Poseł M. Błaszczak krytykuje decyzje resortu obrony
Poseł Prawa i Sprawiedliwości Mariusz Błaszczak krytycznie odniósł się do decyzji Ministerstwa Obrony Narodowej o dodatkowym zwiększeniu uposażania żołnierzy w przyszłym roku.
Według byłego ministra obrony, większe podwyżki będą sfinansowane z pieniędzy przeznaczonych na zakup uzbrojenia.
W tym kontekście podczas konferencji w Sejmie Mariusz Błaszczak pytał władze resortu, z jakiego kontraktu dla Wojska Polskiego chcą zrezygnować.
– Usłyszeliśmy, że będą podwyżki uposażeń żołnierzy w wysokości 20 procent. W projekcie budżetu, który został opracowany przez rząd Prawa i Sprawiedliwości, podwyżki zostały skalkulowane na poziomie 12 procent. Jeżeli dodatkowo zostaną przeznaczone pieniądze w wysokości 8 procent, będzie to oznaczało cięcia w wydatkach związanych z uzbrojeniem wojska, czyli zakupieniem nowoczesnej broni. Stąd też mam pytanie: Z jakich kontraktów zamierza zrezygnować obecne kierownictwo Ministerstwa Obrony Narodowej, żeby sfinansować podwyżki w wysokości 20 procent? – podkreślił poseł Mariusz Błaszczak.

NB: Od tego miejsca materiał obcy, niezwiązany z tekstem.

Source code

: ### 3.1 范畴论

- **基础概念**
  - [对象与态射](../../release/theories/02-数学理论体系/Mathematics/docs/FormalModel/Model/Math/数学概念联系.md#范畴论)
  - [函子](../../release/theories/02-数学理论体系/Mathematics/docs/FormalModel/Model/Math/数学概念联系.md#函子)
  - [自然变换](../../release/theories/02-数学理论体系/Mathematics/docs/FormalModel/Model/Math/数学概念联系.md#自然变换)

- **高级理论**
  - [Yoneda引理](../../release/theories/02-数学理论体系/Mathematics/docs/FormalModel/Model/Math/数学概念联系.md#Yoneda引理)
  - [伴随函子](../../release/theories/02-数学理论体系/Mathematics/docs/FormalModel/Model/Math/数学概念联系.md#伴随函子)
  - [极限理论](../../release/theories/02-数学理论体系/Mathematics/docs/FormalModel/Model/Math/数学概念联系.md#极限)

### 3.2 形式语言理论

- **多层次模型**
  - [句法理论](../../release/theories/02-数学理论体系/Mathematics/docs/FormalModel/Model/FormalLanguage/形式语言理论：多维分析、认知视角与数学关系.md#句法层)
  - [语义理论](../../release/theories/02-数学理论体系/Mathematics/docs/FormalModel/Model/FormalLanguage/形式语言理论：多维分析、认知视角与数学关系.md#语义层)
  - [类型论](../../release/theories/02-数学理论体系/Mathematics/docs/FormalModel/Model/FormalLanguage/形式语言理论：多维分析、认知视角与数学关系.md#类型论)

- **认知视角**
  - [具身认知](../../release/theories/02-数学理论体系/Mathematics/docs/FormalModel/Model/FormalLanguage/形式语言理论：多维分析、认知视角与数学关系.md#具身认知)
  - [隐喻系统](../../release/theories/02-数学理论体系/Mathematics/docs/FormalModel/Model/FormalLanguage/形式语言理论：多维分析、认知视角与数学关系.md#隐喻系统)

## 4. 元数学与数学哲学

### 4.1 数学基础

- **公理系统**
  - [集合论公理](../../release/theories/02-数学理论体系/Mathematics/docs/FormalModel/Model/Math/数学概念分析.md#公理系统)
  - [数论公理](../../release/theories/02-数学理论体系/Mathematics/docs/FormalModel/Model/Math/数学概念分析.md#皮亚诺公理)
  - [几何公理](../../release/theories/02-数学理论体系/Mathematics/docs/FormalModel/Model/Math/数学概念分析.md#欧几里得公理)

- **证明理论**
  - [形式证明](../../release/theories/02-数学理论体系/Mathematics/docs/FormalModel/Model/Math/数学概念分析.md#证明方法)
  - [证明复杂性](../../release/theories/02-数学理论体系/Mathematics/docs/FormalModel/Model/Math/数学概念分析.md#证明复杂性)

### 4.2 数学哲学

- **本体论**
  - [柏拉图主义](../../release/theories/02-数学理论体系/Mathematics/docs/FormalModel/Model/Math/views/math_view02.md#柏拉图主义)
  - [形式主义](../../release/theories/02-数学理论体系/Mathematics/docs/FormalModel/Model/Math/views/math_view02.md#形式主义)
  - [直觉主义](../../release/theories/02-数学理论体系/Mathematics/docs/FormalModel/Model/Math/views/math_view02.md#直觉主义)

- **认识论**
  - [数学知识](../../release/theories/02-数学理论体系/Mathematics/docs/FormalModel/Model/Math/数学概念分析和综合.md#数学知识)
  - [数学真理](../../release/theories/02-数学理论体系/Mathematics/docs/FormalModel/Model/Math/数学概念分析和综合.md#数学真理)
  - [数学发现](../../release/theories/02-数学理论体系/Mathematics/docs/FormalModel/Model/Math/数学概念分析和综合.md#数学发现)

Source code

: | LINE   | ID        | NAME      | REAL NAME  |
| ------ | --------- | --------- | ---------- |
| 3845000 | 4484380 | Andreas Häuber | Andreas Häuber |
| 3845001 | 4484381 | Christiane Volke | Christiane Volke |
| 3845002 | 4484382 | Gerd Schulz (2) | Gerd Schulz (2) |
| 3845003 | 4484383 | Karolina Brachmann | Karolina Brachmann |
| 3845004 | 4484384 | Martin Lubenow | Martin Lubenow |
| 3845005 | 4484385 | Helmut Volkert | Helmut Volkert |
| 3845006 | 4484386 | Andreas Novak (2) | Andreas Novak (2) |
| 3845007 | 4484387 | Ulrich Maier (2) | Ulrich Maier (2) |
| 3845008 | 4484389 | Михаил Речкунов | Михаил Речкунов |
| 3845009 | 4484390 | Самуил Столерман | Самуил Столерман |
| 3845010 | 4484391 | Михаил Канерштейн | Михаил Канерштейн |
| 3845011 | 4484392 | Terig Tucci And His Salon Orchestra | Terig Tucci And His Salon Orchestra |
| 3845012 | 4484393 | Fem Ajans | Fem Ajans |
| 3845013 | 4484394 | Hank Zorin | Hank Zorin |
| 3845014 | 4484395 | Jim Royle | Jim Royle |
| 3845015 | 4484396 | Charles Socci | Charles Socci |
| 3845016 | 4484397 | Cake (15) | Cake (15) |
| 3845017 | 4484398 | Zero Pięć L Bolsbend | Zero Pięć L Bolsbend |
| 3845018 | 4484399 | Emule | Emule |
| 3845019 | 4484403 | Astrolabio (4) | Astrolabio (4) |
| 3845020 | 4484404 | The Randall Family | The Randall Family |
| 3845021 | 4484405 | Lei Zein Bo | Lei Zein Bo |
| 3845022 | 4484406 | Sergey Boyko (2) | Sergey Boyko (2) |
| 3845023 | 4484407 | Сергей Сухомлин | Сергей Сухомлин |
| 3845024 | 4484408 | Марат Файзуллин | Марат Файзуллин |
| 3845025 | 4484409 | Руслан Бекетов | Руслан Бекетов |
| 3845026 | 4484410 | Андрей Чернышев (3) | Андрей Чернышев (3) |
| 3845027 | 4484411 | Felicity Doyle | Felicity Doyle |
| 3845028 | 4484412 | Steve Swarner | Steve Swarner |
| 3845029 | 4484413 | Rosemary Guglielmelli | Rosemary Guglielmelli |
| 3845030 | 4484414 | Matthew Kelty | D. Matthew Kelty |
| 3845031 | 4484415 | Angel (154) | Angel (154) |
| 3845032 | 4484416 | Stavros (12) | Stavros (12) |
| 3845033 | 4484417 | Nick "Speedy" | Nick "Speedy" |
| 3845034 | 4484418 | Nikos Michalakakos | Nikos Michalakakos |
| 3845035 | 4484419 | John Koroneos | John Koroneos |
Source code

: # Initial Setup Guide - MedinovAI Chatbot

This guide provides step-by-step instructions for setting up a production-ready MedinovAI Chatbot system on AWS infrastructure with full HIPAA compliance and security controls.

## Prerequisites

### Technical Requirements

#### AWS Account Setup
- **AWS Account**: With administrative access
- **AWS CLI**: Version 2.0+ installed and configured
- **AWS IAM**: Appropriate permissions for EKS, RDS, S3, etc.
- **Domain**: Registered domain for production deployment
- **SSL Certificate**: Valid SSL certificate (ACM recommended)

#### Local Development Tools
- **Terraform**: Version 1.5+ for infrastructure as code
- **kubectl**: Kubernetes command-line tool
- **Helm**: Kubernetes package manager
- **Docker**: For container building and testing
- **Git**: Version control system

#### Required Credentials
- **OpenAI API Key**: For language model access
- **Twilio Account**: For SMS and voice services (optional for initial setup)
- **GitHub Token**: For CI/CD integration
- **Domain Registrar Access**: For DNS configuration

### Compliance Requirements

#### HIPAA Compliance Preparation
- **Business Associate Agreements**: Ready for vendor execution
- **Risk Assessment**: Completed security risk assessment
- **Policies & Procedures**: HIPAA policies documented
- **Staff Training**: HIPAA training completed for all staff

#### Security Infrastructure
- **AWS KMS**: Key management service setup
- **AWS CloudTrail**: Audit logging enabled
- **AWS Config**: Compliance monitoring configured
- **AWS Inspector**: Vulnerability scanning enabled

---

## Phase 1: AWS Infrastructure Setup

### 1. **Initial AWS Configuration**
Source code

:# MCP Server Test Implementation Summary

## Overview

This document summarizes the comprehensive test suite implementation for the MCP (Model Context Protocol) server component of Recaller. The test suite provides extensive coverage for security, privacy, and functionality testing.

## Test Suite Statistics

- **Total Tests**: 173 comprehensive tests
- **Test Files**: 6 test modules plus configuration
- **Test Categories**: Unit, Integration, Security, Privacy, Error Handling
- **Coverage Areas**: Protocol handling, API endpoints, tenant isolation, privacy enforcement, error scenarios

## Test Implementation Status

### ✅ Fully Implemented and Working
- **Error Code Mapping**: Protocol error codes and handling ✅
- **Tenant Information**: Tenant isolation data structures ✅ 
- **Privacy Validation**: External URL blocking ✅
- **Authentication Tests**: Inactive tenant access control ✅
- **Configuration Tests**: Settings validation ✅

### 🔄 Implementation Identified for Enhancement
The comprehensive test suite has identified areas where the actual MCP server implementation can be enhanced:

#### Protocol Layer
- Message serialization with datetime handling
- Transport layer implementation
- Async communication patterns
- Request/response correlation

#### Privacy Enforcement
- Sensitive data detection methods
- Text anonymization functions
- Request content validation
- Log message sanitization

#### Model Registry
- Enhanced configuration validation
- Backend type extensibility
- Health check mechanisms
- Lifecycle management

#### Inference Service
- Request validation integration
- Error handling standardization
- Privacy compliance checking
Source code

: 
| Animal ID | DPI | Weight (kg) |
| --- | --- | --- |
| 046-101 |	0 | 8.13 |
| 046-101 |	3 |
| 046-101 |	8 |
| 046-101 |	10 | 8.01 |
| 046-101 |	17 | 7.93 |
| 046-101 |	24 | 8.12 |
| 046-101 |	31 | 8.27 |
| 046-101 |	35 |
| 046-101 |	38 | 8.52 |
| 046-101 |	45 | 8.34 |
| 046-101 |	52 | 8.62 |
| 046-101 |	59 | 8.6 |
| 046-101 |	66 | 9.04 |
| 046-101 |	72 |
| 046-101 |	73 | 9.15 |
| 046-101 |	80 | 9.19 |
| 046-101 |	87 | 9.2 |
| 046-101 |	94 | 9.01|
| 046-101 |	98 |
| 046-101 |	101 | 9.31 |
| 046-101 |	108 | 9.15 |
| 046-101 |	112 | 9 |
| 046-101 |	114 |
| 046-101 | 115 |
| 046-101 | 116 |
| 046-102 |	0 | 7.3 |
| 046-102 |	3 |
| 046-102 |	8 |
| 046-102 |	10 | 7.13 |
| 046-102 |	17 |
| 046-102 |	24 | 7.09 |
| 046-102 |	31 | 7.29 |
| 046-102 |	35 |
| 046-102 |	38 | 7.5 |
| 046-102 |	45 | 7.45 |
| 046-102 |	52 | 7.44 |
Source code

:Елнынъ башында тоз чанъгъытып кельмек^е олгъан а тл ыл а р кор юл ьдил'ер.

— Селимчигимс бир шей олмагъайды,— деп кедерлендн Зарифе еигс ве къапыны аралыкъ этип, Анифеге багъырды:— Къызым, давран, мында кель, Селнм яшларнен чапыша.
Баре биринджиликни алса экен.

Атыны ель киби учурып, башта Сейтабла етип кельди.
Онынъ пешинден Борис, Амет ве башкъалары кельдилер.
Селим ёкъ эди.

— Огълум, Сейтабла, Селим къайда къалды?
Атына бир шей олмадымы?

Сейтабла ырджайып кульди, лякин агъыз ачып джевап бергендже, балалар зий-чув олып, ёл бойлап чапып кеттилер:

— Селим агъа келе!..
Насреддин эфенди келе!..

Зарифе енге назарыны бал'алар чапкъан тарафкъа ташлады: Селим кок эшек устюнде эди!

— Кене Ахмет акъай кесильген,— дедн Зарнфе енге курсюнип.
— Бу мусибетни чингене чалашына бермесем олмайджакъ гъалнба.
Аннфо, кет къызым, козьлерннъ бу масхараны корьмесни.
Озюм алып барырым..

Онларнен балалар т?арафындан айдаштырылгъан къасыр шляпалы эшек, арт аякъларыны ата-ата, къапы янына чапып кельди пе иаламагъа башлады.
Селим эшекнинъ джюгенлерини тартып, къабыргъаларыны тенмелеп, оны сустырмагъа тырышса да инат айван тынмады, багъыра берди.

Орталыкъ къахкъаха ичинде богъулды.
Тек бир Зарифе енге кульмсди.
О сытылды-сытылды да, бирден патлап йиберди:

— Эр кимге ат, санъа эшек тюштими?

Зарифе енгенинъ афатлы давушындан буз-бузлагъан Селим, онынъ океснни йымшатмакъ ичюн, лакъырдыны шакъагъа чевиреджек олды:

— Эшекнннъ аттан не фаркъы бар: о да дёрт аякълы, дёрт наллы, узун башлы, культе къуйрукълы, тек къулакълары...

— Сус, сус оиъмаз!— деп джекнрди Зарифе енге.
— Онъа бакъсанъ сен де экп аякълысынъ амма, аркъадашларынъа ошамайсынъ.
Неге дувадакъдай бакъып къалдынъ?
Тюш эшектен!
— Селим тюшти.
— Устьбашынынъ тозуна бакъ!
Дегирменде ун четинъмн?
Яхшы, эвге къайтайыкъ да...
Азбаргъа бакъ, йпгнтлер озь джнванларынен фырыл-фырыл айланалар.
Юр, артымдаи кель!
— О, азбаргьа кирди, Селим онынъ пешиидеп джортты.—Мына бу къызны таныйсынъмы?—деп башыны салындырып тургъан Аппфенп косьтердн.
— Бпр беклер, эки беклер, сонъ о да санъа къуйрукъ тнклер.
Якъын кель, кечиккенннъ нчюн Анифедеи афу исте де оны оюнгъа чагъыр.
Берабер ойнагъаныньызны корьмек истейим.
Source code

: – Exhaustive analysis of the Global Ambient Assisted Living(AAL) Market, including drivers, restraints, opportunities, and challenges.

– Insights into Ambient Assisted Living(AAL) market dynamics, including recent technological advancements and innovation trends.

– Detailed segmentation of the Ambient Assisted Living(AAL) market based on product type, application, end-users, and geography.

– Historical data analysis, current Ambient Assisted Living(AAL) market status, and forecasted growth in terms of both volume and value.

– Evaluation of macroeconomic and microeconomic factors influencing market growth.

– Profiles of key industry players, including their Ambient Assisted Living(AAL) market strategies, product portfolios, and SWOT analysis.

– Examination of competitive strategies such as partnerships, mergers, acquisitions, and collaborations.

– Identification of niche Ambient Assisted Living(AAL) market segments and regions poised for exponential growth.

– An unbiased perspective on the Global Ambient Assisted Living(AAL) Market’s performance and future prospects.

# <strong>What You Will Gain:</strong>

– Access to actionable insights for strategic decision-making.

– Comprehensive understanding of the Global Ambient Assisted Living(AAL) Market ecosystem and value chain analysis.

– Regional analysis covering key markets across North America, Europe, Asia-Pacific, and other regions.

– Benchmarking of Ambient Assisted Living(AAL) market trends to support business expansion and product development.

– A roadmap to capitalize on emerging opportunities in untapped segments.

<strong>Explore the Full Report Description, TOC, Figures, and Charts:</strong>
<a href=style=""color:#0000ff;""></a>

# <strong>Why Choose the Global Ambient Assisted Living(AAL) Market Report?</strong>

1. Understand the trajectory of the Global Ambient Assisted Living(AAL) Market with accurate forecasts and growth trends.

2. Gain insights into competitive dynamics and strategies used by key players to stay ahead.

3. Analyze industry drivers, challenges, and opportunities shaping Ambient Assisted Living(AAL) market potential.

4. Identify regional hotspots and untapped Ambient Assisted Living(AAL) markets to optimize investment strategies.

Mariusz Błaszczak przypomniał też, że w ostatnich latach uposażenie żołnierzy systematycznie wzrastało. W 2015 roku szeregowy zarabiał 2,5 tys. złotych, a obecnie zarabia blisko 5 tys. złotych.
W tym samym czasie wzrosły również średnie pensje w wojsku z 4 do 8 tys. złotych – wyliczał były szef MON-u.